3. Intermuscular Adipose Tissue (IMAT)
Distinct from subcutaneous fat (under skin) and visceral fat (around organs), IMAT is the infiltration of adipocytes between muscle fibers.

  • Pathology: High IMAT levels correlate strongly with insulin resistance. When fat infiltrates muscle tissue, it disrupts the insulin signaling cascade (PI3K/Akt pathway), preventing efficient glucose uptake (GLUT4 translocation). This renders the muscle—the body’s largest glucose disposal agent—metabolically inflexible, contributing to Type 2 Diabetes independent of total body mass.

I. Fact-Check Important Claims

Claim: 50% of Americans are not training or doing any kind of exercise.

  • Verification: True. According to CDC data (National Health Interview Survey), only ~24-28% of U.S. adults meet the combined aerobic and muscle-strengthening guidelines. Approximately 46-50% fail to meet either guideline significantly.

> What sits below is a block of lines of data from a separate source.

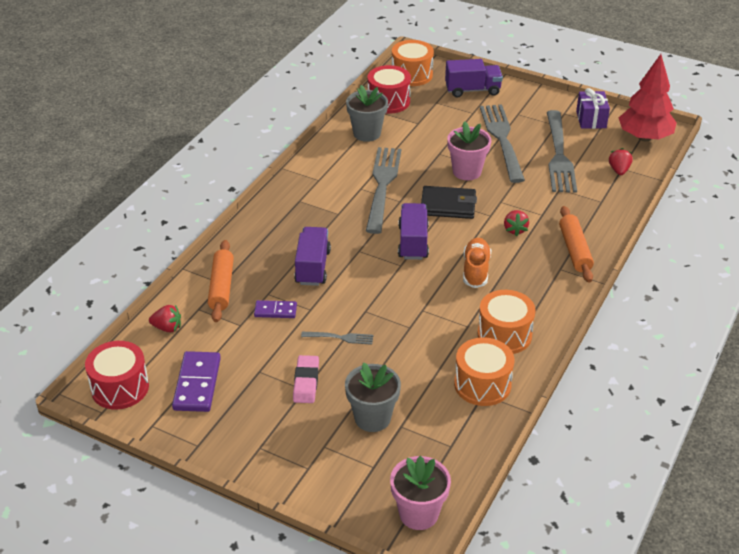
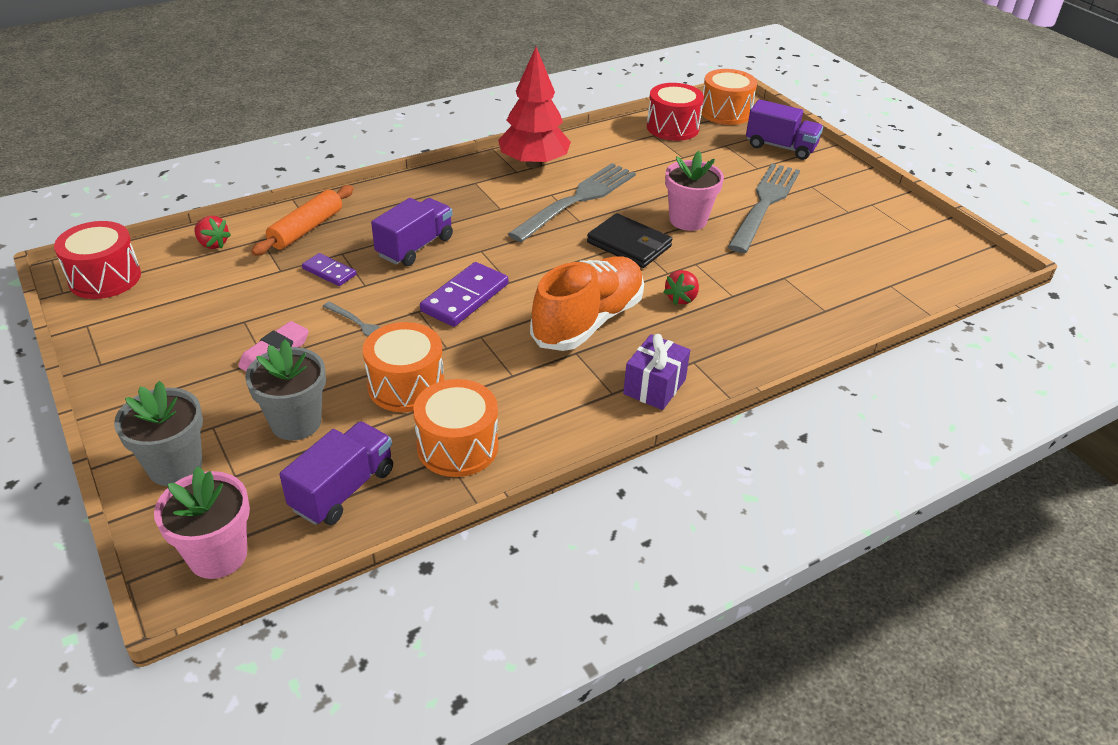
camera: 30 degrees right, 0 degrees up
(197, 384) = (173, 306): purple domino -> purple domino (465, 298)
(367, 133) = (616, 148): grey flower pot -> grey flower pot (175, 466)
(413, 242) = (548, 265): purple truck -> purple truck (343, 489)
(476, 270) = (588, 321): orange shoe -> orange shoe, size x1.65
(504, 335) = (545, 404): orange drum -> orange drum (406, 385)
(559, 155) = (820, 243): grey fork -> none
(575, 250) = (734, 349): orange rolling pin -> none
(591, 119) = (900, 221): purple gift -> purple gift (654, 387)
(619, 170) = (883, 286): red strawberry -> none
(644, 137) = (956, 263): red tree -> red tree (534, 164)

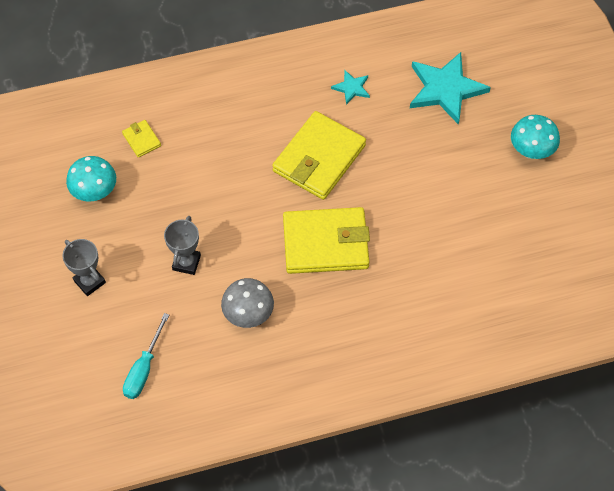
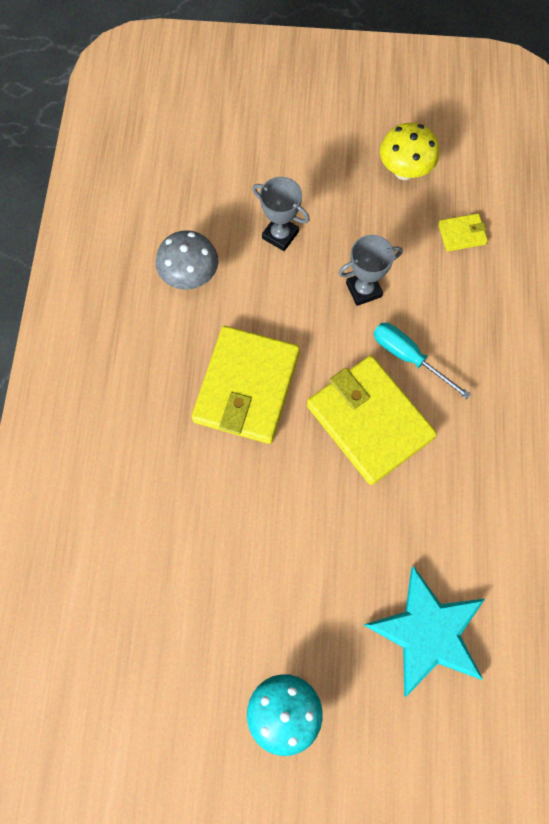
camera: 110 degrees right, 10 degrees up
(89, 281) = (294, 140): grey trophy -> grey trophy (363, 290)
(95, 193) = (404, 171): turquoise mushroom -> yellow mushroom
(144, 369) = (172, 163): turquoise screwdriver -> turquoise screwdriver (408, 357)
(351, 88) = (467, 502): turquoise star -> none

Claim: Kids who specialize early have higher injury rates.

  • Verification: True. A study published in the American Journal of Sports Medicine (2015) found that young athletes who specialized in a single sport were 81% more likely to experience overuse injuries compared to those who played multiple sports.

Claim: Upright Rows are dangerous for the shoulder.

  • Verification: Consensus Supported. The internal rotation required during an upright row places the greater tuberosity of the humerus in a position that reduces the subacromial space, compressing the supraspinatus tendon. Chronic repetition significantly increases the risk of subacromial impingement syndrome (SAIS).

Claim: You cannot out-train a bad diet (regarding body composition).

  • Verification: True. While exercise creates a caloric deficit, the compensatory mechanisms (increased appetite, non-exercise activity thermogenesis reduction) often offset exercise calories. A systematic review in Systematic Reviews (2014) confirms that exercise alone results in minimal weight loss without dietary intervention.